Comment by rapatel0

1 month ago

I got qwen3.6:27B running on my 4090 (24GB) with ~128K context leveraging some of the recent turboquant/rotorquant memory optimizations for activations. Highly suggest going up to that. the q4_xl+rotorquant combo is pretty good.

Some reference code if you want to throw your agent at it. https://github.com/rapatel0/rq-models

4 comments

rapatel0

altruios 1 month ago

What is your exp on performance +40k tokens?
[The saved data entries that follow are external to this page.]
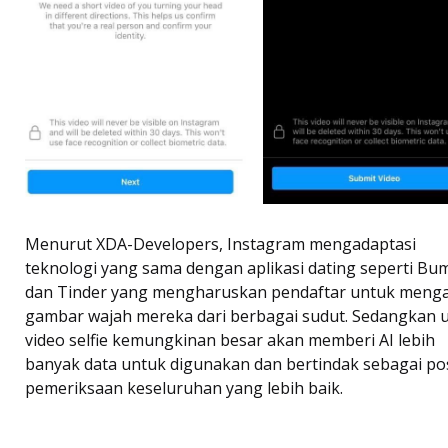
Menurut XDA-Developers, Instagram mengadaptasi
teknologi yang sama dengan aplikasi dating seperti Bu
dan Tinder yang mengharuskan pendaftar untuk meng
gambar wajah mereka dari berbagai sudut. Sedangkan 
video selfie kemungkinan besar akan memberi AI lebih
banyak data untuk digunakan dan bertindak sebagai po
pemeriksaan keseluruhan yang lebih baik.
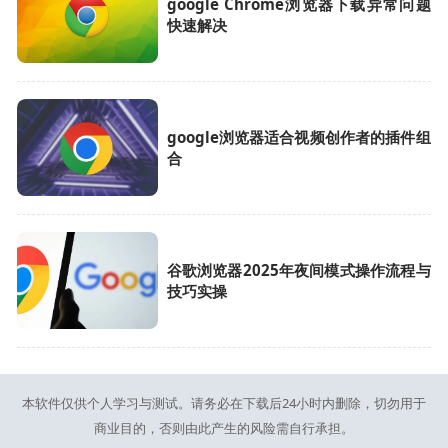
google Chrome浏览器下载异常问题
快速解决
google浏览器适合视频创作者的插件组
合
谷歌浏览器2025年夜间模式操作流程与
技巧实操
本软件仅供个人学习与测试。请务必在下载后24小时内删除，切勿用于
商业目的，否则由此产生的风险需自行承担。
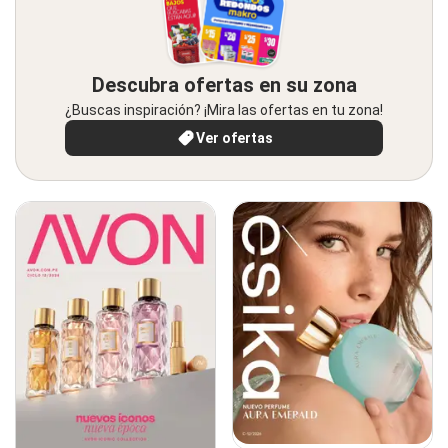
Descubra ofertas en su zona
¿Buscas inspiración? ¡Mira las ofertas en tu zona!
Ver ofertas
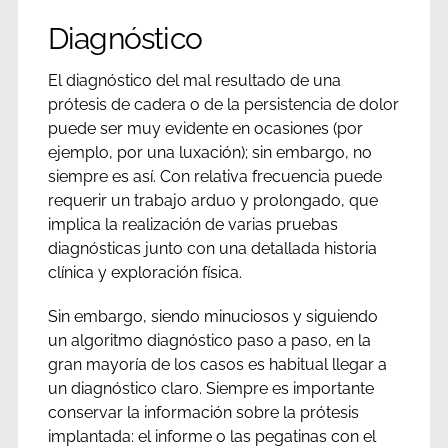
Diagnóstico
El diagnóstico del mal resultado de una
prótesis de cadera o de la persistencia de dolor
puede ser muy evidente en ocasiones (por
ejemplo, por una luxación); sin embargo, no
siempre es así. Con relativa frecuencia puede
requerir un trabajo arduo y prolongado, que
implica la realización de varias pruebas
diagnósticas junto con una detallada historia
clínica y exploración física.
Sin embargo, siendo minuciosos y siguiendo
un algoritmo diagnóstico paso a paso, en la
gran mayoría de los casos es habitual llegar a
un diagnóstico claro. Siempre es importante
conservar la información sobre la prótesis
implantada: el informe o las pegatinas con el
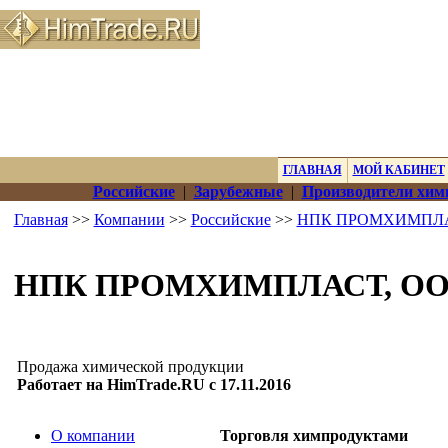
ГЛАВНАЯ
МОЙ КАБИНЕТ
Российские
|
Зарубежные
|
Производители хим
Главная
>>
Компании
>>
Российские
>>
НПК ПРОМХИМПЛА
НПК ПРОМХИМПЛАСТ, О
Продажа химической продукции
Работает на HimTrade.RU с 17.11.2016
О компании
Торговля химпродуктами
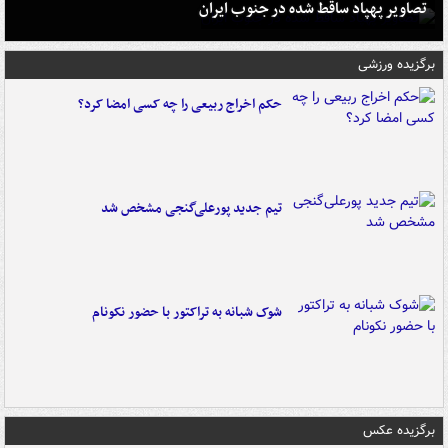
تصاویر پهپاد ساقط شده در جنوب ایران
برگزیده ورزشی
حکم اخراج ربیعی را چه کسی امضا کرد؟
تیم جدید پورعلی‌گنجی مشخص شد
شوک شبانه به تراکتور با حضور نکونام
برگزیده عکس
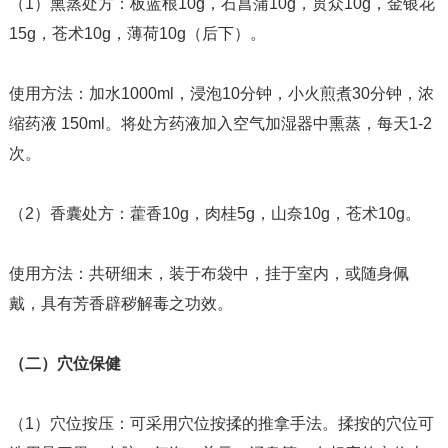
（1）熏蒸处方：板蓝根10g，石菖蒲10g，贯众10g，金银花
15g，苍术10g，薄荷10g（后下）。
使用方法：加水1000ml，浸泡10分钟，小火煎煮30分钟，浓
缩药液 150ml。将处方药液加入空气加湿器中熏蒸，每天1-2
次。
（2）香囊处方：藿香10g，肉桂5g，山奈10g，苍术10g。
使用方法：共研细末，装于布袋中，挂于室内，或随身佩
戴，具有芳香辟秽解毒之功效。
（二）穴位保健
（1）穴位按压：可采用穴位按揉的推拿手法。揉按的穴位可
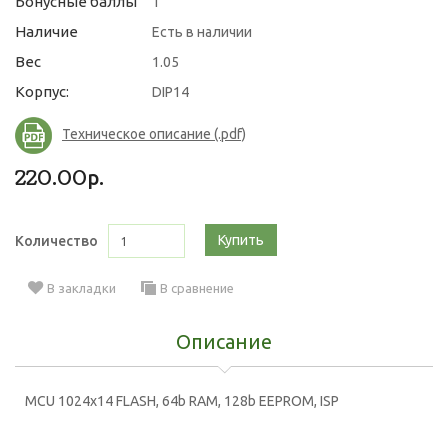
Бонусные баллы
1
Наличие
Есть в наличии
Вес
1.05
Корпус:
DIP14
Техническое описание (.pdf)
220.00р.
Купить
Количество
В закладки
В сравнение
Описание
MCU 1024x14 FLASH, 64b RAM, 128b EEPROM, ISP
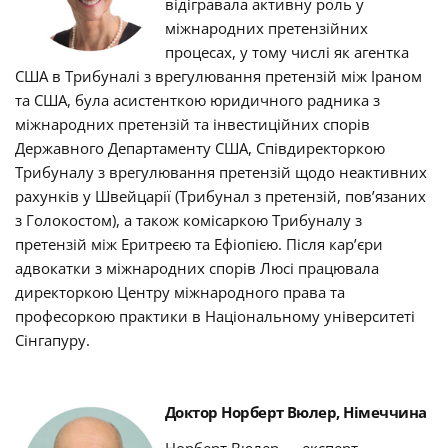
відігравала активну роль у
міжнародних претензійних
процесах, у тому числі як агентка
США в Трибуналі з врегулювання претензій між Іраном
та США, була асистенткою юридичного радника з
міжнародних претензій та інвестиційних спорів
Державного Департаменту США, Співдиректоркою
Трибуналу з врегулювання претензій щодо неактивних
рахунків у Швейцарії (Трибунал з претензій, пов’язаних
з Голокостом), а також комісаркою Трибуналу з
претензій між Еритреєю та Ефіопією.
Після кар’єри
адвокатки з міжнародних спорів Люсі працювала
директоркою Центру міжнародного права та
професоркою практики в Національному університеті
Сінгапуру.
Доктор Норберт Вюлер, Німеччина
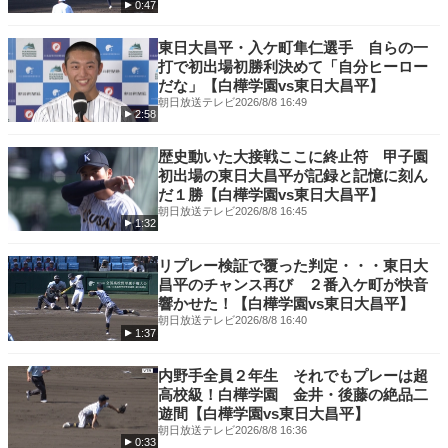
0:47
東日大昌平・入ケ町隼仁選手 自らの一
打で初出場初勝利決めて「自分ヒーロー
だな」【白樺学園vs東日大昌平】
朝日放送テレビ
2026/8/8 16:49
2:58
歴史動いた大接戦ここに終止符 甲子園
初出場の東日大昌平が記録と記憶に刻ん
だ１勝【白樺学園vs東日大昌平】
朝日放送テレビ
2026/8/8 16:45
1:32
リプレー検証で覆った判定・・・東日大
昌平のチャンス再び ２番入ケ町が快音
響かせた！【白樺学園vs東日大昌平】
朝日放送テレビ
2026/8/8 16:40
1:37
内野手全員２年生 それでもプレーは超
高校級！白樺学園 金井・後藤の絶品二
遊間【白樺学園vs東日大昌平】
朝日放送テレビ
2026/8/8 16:36
0:33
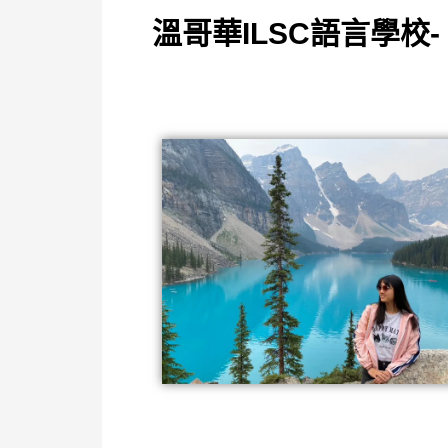
溫哥華ILSC語言學校- 歐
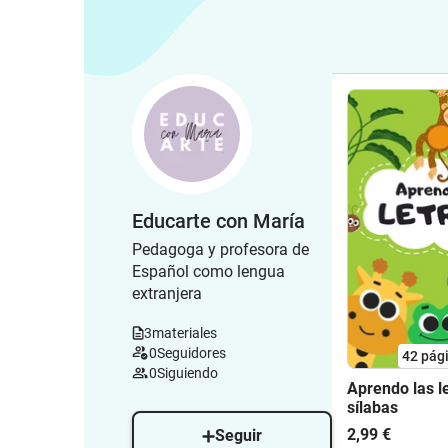
Educarte con María
Pedagoga y profesora de
Español como lengua
extranjera
3
materiales
0
Seguidores
42
pág
0
Siguiendo
Aprendo las le
sílabas
2,99 €
Seguir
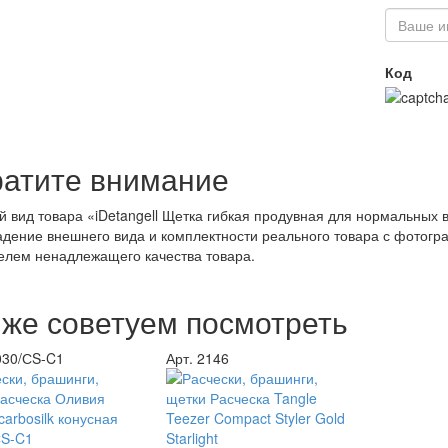
Код
атите внимание
 вид товара «iDetangell Щетка гибкая продувная для нормальных 
дение внешнего вида и комплектности реального товара с фотогр
елем ненадлежащего качества товара.
 же советуем посмотреть
030/СS-C1
Арт. 2146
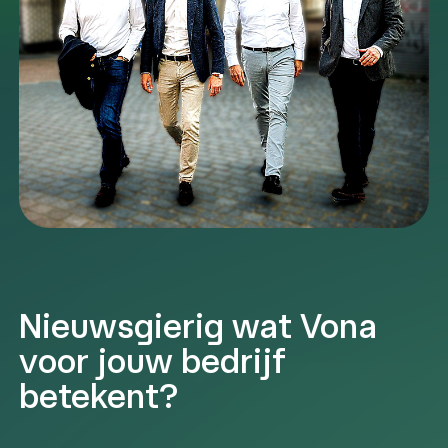
Nieuwsgierig wat Vona
voor jouw bedrijf
betekent?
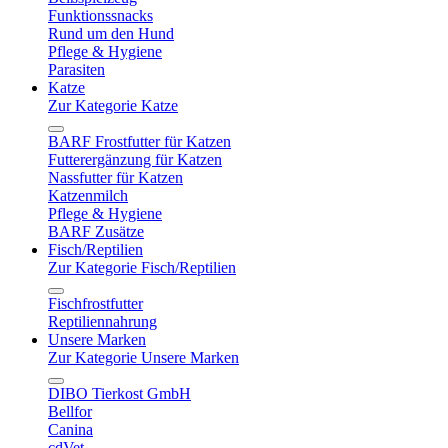
Funktionssnacks
Rund um den Hund
Pflege & Hygiene
Parasiten
Katze
Zur Kategorie Katze
BARF Frostfutter für Katzen
Futterergänzung für Katzen
Nassfutter für Katzen
Katzenmilch
Pflege & Hygiene
BARF Zusätze
Fisch/Reptilien
Zur Kategorie Fisch/Reptilien
Fischfrostfutter
Reptiliennahrung
Unsere Marken
Zur Kategorie Unsere Marken
DIBO Tierkost GmbH
Bellfor
Canina
cdVet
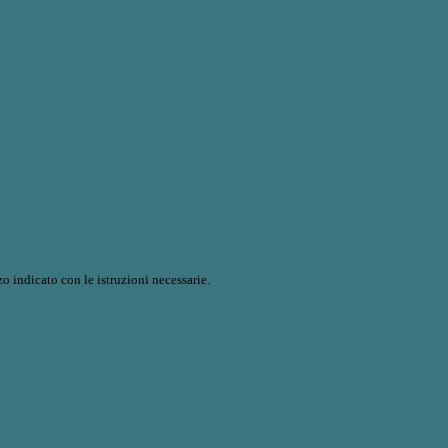
o indicato con le istruzioni necessarie.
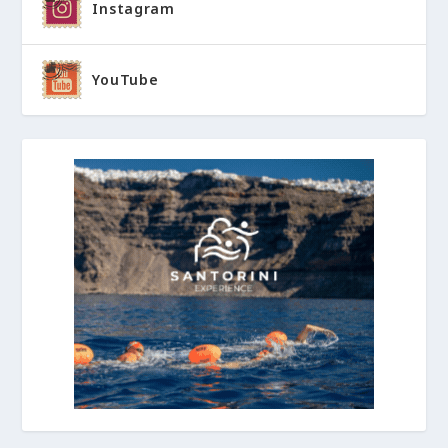
Instagram
YouTube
I've not gone past that as I've heard reports that were problems start to arise. I'd be happy to know your experience in that regard.

rapatel0 1 month ago

I'm super happy with the performance, I generally run with 2 parallel slots so I only get about 128K context window. My experience with all llms is that they get more forgetful if you use the full window. (256-512K is the sweet spot for frontier models, 128k works for me with this current qwen)

dmichulke 1 month ago

Forgive my ignorance but aren't they already on huggingface?

I assumed turboquant optimizations are already everywhere - in llama-cpp, or the quantization machinery of unsloth and the likes.

rapatel0 1 month ago

I forked it to also add rotorquant. This is a specific optimization that uses clifford rotors instead of static compile time random purmutation to store the activations. Reduces space and parameter count for the storage.